Повести и рассказы писателей ГДР. Том II - страница 22
Нелегко мне было на этот раз, да и позднее тоже, найти верный ответ, правильно выразить то, что необходимо был о сказать. Язык моего детства и моей юности был грубым и фальшивым, а язык, усвоенный мною позднее, слишком абстрактным, лишенным индивидуальности, бесцветным, я не мог говорить с ней этим языком. Я чувствовал все, что нужно было сказать, но средства для выражения этих чувств были убогими. Мне представлялось, будто я живописец, который хотел бы изобразить пеструю праздничную суету, но располагает только черной и белой краской.
Труднее всего мне пришлось именно в тот первый раз, когда она обратилась ко мне с вопросом, а вокруг нас сновала орава ребятишек. Я рассказал ей свою жизнь, исключавшую иной выбор, кроме сделанного мной. Рассказал об отце, о нелегальных собраниях в нашей квартире и как ее разгромило гестапо, о гибели моих родителей в концлагере, о войне и о том, чему я научился за годы плена. Я говорил много, вероятно слишком много, для первой беседы. Мы остались одни на лестнице, в коридорах было пусто и тихо. Когда же мы спустились вниз — я совсем позабыл о предстоящем мне важном разговоре, — она внезапно простилась со мной, так же внезапно, как и начала нашу беседу.
Она опять удивила меня, и я даже чуть подосадовал, что на мои слова не последовало реакции. Теперь, ждал я, она начнет говорить о себе, объяснит, почему обратилась ко мне с таким вопросом. Но Эва ушла и только много времени спустя после того, как я неоднократно пытался вернуться к нашему первому разговору, задала вопрос, которого я ждал:
— Коллега Рандольф, вы разъяснили мне причины, побудившие вас принять определенное решение. Но не у всех же они были. Кое-кто и в этом государстве пострадал. Мой отец покончил с собой, лишенный своего завода, он перестал видеть смысл в жизни. А мать ненавидит это государство. Какие же есть основания у таких людей, как я, встать на его сторону?
Случилось это однажды после затянувшегося родительского собрания, мне удалось пройти часть дороги с ней вдвоем. Меня уже беспокоило, что она ни разу не искала повода продолжить наш первый разговор. Но теперь, когда она задала так четко сформулированный вопрос, я понял, что она долго размышляла о сказанном. И этот вопрос она задала так же искренне, как первый, и, хотя никогда больше она не высказывала его, он всегда оставался средоточием наших бесед.
Говорить с Эвой было занятно. Ее манера спрашивать и слушать была мне внове. Многое, что казалось мне простым и само собой разумеющимся, было для нее сложным. Она заставляла меня все заново продумать и заново формулировать свои ответы. В тот вечер, когда мы с Эвой сидели в кафе, я сказал, что, на мой взгляд, она чересчур драматично смотрит на вещи.

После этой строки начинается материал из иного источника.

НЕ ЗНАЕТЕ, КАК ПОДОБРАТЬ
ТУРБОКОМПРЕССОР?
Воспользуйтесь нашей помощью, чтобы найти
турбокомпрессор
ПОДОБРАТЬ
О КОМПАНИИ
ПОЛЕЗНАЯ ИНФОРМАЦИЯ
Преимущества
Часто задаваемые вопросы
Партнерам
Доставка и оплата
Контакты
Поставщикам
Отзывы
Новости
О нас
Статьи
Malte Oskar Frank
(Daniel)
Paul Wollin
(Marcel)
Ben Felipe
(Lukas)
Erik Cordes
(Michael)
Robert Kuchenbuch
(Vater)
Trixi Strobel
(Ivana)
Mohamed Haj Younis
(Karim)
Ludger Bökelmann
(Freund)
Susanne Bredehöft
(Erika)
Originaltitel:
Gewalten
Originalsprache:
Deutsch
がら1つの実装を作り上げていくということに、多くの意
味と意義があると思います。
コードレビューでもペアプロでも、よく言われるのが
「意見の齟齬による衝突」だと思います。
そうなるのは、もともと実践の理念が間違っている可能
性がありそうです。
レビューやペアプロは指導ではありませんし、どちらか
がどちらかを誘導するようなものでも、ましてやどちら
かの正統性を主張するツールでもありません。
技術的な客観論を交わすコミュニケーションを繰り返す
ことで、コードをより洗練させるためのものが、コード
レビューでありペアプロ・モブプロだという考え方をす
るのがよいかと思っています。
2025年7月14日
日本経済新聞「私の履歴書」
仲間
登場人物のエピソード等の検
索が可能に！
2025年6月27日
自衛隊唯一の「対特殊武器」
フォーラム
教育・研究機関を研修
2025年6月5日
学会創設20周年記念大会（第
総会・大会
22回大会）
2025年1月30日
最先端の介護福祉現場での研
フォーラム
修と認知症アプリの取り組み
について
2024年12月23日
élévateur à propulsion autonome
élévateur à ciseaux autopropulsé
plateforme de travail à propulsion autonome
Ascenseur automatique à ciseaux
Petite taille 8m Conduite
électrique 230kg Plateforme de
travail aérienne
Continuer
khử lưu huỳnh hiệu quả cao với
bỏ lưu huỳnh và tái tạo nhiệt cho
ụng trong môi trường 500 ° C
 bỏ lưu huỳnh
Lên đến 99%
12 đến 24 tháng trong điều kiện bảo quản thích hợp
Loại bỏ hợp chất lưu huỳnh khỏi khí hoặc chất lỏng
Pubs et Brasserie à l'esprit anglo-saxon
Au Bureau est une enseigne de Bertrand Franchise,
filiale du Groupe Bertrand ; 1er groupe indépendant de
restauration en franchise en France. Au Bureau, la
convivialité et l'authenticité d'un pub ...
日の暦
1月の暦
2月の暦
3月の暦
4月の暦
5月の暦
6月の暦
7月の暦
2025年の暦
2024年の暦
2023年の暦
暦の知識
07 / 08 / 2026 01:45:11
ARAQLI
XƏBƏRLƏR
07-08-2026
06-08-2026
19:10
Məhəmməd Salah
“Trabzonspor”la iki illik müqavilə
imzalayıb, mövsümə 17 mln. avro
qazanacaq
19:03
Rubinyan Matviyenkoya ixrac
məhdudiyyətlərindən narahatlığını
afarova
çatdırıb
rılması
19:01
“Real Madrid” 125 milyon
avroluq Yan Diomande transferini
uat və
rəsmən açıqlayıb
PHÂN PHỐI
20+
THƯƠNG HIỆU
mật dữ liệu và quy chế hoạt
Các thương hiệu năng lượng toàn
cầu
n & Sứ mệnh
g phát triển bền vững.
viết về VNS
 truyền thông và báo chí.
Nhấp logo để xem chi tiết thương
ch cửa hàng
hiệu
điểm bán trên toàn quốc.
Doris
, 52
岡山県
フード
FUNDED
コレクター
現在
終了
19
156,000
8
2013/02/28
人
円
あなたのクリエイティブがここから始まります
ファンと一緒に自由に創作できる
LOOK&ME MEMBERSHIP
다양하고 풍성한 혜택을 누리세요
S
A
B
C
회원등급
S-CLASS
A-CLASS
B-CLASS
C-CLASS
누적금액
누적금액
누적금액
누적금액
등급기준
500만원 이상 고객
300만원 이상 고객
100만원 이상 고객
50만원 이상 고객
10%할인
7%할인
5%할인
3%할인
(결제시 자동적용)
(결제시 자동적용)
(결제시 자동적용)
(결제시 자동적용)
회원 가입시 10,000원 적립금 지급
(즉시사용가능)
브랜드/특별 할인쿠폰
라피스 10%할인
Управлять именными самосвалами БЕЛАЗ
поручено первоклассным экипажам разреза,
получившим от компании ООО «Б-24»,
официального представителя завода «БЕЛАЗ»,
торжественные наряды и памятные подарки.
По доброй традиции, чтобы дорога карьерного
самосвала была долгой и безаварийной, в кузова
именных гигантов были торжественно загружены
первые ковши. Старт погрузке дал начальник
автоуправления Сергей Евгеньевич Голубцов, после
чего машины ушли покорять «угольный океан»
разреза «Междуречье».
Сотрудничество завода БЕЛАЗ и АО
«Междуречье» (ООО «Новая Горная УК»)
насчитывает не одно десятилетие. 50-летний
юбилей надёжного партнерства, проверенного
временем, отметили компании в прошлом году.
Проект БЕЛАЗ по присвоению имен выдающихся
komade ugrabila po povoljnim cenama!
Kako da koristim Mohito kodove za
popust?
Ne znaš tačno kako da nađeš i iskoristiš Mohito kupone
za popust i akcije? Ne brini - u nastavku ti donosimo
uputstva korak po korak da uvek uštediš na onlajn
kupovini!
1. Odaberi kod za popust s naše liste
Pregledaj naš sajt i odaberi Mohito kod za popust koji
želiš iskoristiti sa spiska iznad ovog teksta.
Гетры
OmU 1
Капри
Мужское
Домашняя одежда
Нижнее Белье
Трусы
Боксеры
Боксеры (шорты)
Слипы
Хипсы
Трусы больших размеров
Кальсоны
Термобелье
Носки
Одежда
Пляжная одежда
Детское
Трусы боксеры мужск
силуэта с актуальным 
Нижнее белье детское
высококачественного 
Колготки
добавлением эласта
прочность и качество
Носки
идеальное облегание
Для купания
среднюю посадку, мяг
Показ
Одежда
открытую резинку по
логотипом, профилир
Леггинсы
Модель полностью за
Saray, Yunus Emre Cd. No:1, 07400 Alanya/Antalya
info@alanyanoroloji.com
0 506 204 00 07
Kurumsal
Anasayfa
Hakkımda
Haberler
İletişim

— Вы работаете для нашего государства, фрейлейн Бреест, и работаете хорошо. Наше государство не есть некая парящая над нами абстракция, государство — это трудящиеся. И вы — частица его.
— Вы уклоняетесь от ответа, — возразила Эва. — Люди, о которых я говорила, выросли и получили образование здесь, и их долг и обязанность трудиться именно здесь. Но какова их внутренняя позиция — вот в чем вопрос. Их тянут в разные стороны, они разрываются между двумя точками зрения. Вы же знаете это, коллега Рандольф, по нашим школьникам, в семьях которых царят реакционные взгляды. Ведь это же так. Какие у них основания для разрыва с любимыми родителями?
— Детям по пути с теми, за кем будущее, — сказал я. — Иначе говоря, держать нос по ветру и переходить на сторону победителя?
— Не только будущее, право тоже принадлежит другой стороне.
— А родители, лишенные своего состояния, называют это бесправием.
Разговаривать с Эвой было трудно, но необходимо. Впрочем, нам и разговаривать-то случалось редко. Многое, что она усвоила в студенческие годы, мне приходилось растолковывать с новых позиций. Я гордился тем, что мне это удается, я чувствовал — она видит во мне не учителя, разъясняющего ей неясные идеологические вопросы, а человека, готового прийти ей на помощь. Я рассказывал о моих успехах Иоганне, моей невесте, которая относилась с большим участием к Эве.